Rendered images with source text
* * * * *

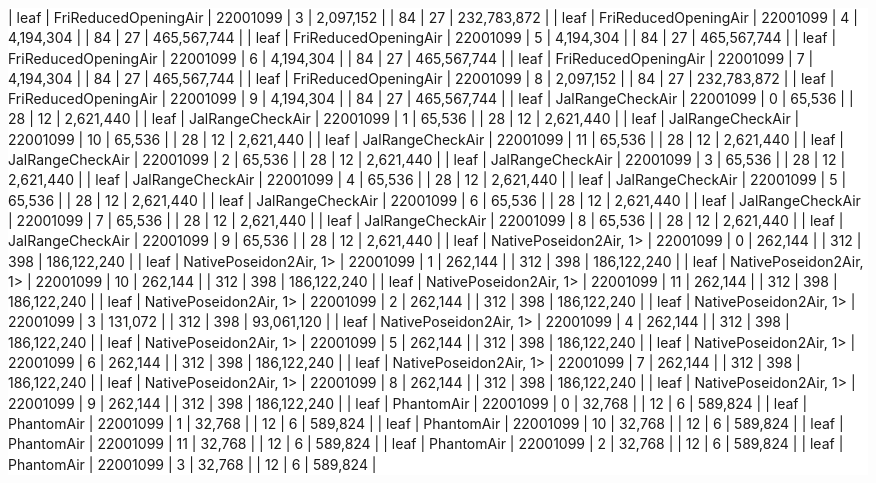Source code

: | leaf | FriReducedOpeningAir | 22001099 | 3 | 2,097,152 |  | 84 | 27 | 232,783,872 | 
| leaf | FriReducedOpeningAir | 22001099 | 4 | 4,194,304 |  | 84 | 27 | 465,567,744 | 
| leaf | FriReducedOpeningAir | 22001099 | 5 | 4,194,304 |  | 84 | 27 | 465,567,744 | 
| leaf | FriReducedOpeningAir | 22001099 | 6 | 4,194,304 |  | 84 | 27 | 465,567,744 | 
| leaf | FriReducedOpeningAir | 22001099 | 7 | 4,194,304 |  | 84 | 27 | 465,567,744 | 
| leaf | FriReducedOpeningAir | 22001099 | 8 | 2,097,152 |  | 84 | 27 | 232,783,872 | 
| leaf | FriReducedOpeningAir | 22001099 | 9 | 4,194,304 |  | 84 | 27 | 465,567,744 | 
| leaf | JalRangeCheckAir | 22001099 | 0 | 65,536 |  | 28 | 12 | 2,621,440 | 
| leaf | JalRangeCheckAir | 22001099 | 1 | 65,536 |  | 28 | 12 | 2,621,440 | 
| leaf | JalRangeCheckAir | 22001099 | 10 | 65,536 |  | 28 | 12 | 2,621,440 | 
| leaf | JalRangeCheckAir | 22001099 | 11 | 65,536 |  | 28 | 12 | 2,621,440 | 
| leaf | JalRangeCheckAir | 22001099 | 2 | 65,536 |  | 28 | 12 | 2,621,440 | 
| leaf | JalRangeCheckAir | 22001099 | 3 | 65,536 |  | 28 | 12 | 2,621,440 | 
| leaf | JalRangeCheckAir | 22001099 | 4 | 65,536 |  | 28 | 12 | 2,621,440 | 
| leaf | JalRangeCheckAir | 22001099 | 5 | 65,536 |  | 28 | 12 | 2,621,440 | 
| leaf | JalRangeCheckAir | 22001099 | 6 | 65,536 |  | 28 | 12 | 2,621,440 | 
| leaf | JalRangeCheckAir | 22001099 | 7 | 65,536 |  | 28 | 12 | 2,621,440 | 
| leaf | JalRangeCheckAir | 22001099 | 8 | 65,536 |  | 28 | 12 | 2,621,440 | 
| leaf | JalRangeCheckAir | 22001099 | 9 | 65,536 |  | 28 | 12 | 2,621,440 | 
| leaf | NativePoseidon2Air<BabyBearParameters>, 1> | 22001099 | 0 | 262,144 |  | 312 | 398 | 186,122,240 | 
| leaf | NativePoseidon2Air<BabyBearParameters>, 1> | 22001099 | 1 | 262,144 |  | 312 | 398 | 186,122,240 | 
| leaf | NativePoseidon2Air<BabyBearParameters>, 1> | 22001099 | 10 | 262,144 |  | 312 | 398 | 186,122,240 | 
| leaf | NativePoseidon2Air<BabyBearParameters>, 1> | 22001099 | 11 | 262,144 |  | 312 | 398 | 186,122,240 | 
| leaf | NativePoseidon2Air<BabyBearParameters>, 1> | 22001099 | 2 | 262,144 |  | 312 | 398 | 186,122,240 | 
| leaf | NativePoseidon2Air<BabyBearParameters>, 1> | 22001099 | 3 | 131,072 |  | 312 | 398 | 93,061,120 | 
| leaf | NativePoseidon2Air<BabyBearParameters>, 1> | 22001099 | 4 | 262,144 |  | 312 | 398 | 186,122,240 | 
| leaf | NativePoseidon2Air<BabyBearParameters>, 1> | 22001099 | 5 | 262,144 |  | 312 | 398 | 186,122,240 | 
| leaf | NativePoseidon2Air<BabyBearParameters>, 1> | 22001099 | 6 | 262,144 |  | 312 | 398 | 186,122,240 | 
| leaf | NativePoseidon2Air<BabyBearParameters>, 1> | 22001099 | 7 | 262,144 |  | 312 | 398 | 186,122,240 | 
| leaf | NativePoseidon2Air<BabyBearParameters>, 1> | 22001099 | 8 | 262,144 |  | 312 | 398 | 186,122,240 | 
| leaf | NativePoseidon2Air<BabyBearParameters>, 1> | 22001099 | 9 | 262,144 |  | 312 | 398 | 186,122,240 | 
| leaf | PhantomAir | 22001099 | 0 | 32,768 |  | 12 | 6 | 589,824 | 
| leaf | PhantomAir | 22001099 | 1 | 32,768 |  | 12 | 6 | 589,824 | 
| leaf | PhantomAir | 22001099 | 10 | 32,768 |  | 12 | 6 | 589,824 | 
| leaf | PhantomAir | 22001099 | 11 | 32,768 |  | 12 | 6 | 589,824 | 
| leaf | PhantomAir | 22001099 | 2 | 32,768 |  | 12 | 6 | 589,824 | 
| leaf | PhantomAir | 22001099 | 3 | 32,768 |  | 12 | 6 | 589,824 |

* * * * *

About this exercise
The answer must be the lines of the entries above, written out exactly from the first through the one with "6 | 65,536 |", and no pictures.

Solution to the exercise
Source code

: | leaf | FriReducedOpeningAir | 22001099 | 3 | 2,097,152 |  | 84 | 27 | 232,783,872 | 
| leaf | FriReducedOpeningAir | 22001099 | 4 | 4,194,304 |  | 84 | 27 | 465,567,744 | 
| leaf | FriReducedOpeningAir | 22001099 | 5 | 4,194,304 |  | 84 | 27 | 465,567,744 | 
| leaf | FriReducedOpeningAir | 22001099 | 6 | 4,194,304 |  | 84 | 27 | 465,567,744 | 
| leaf | FriReducedOpeningAir | 22001099 | 7 | 4,194,304 |  | 84 | 27 | 465,567,744 | 
| leaf | FriReducedOpeningAir | 22001099 | 8 | 2,097,152 |  | 84 | 27 | 232,783,872 | 
| leaf | FriReducedOpeningAir | 22001099 | 9 | 4,194,304 |  | 84 | 27 | 465,567,744 | 
| leaf | JalRangeCheckAir | 22001099 | 0 | 65,536 |  | 28 | 12 | 2,621,440 | 
| leaf | JalRangeCheckAir | 22001099 | 1 | 65,536 |  | 28 | 12 | 2,621,440 | 
| leaf | JalRangeCheckAir | 22001099 | 10 | 65,536 |  | 28 | 12 | 2,621,440 | 
| leaf | JalRangeCheckAir | 22001099 | 11 | 65,536 |  | 28 | 12 | 2,621,440 | 
| leaf | JalRangeCheckAir | 22001099 | 2 | 65,536 |  | 28 | 12 | 2,621,440 | 
| leaf | JalRangeCheckAir | 22001099 | 3 | 65,536 |  | 28 | 12 | 2,621,440 | 
| leaf | JalRangeCheckAir | 22001099 | 4 | 65,536 |  | 28 | 12 | 2,621,440 | 
| leaf | JalRangeCheckAir | 22001099 | 5 | 65,536 |  | 28 | 12 | 2,621,440 | 
| leaf | JalRangeCheckAir | 22001099 | 6 | 65,536 |  | 28 | 12 | 2,621,440 | 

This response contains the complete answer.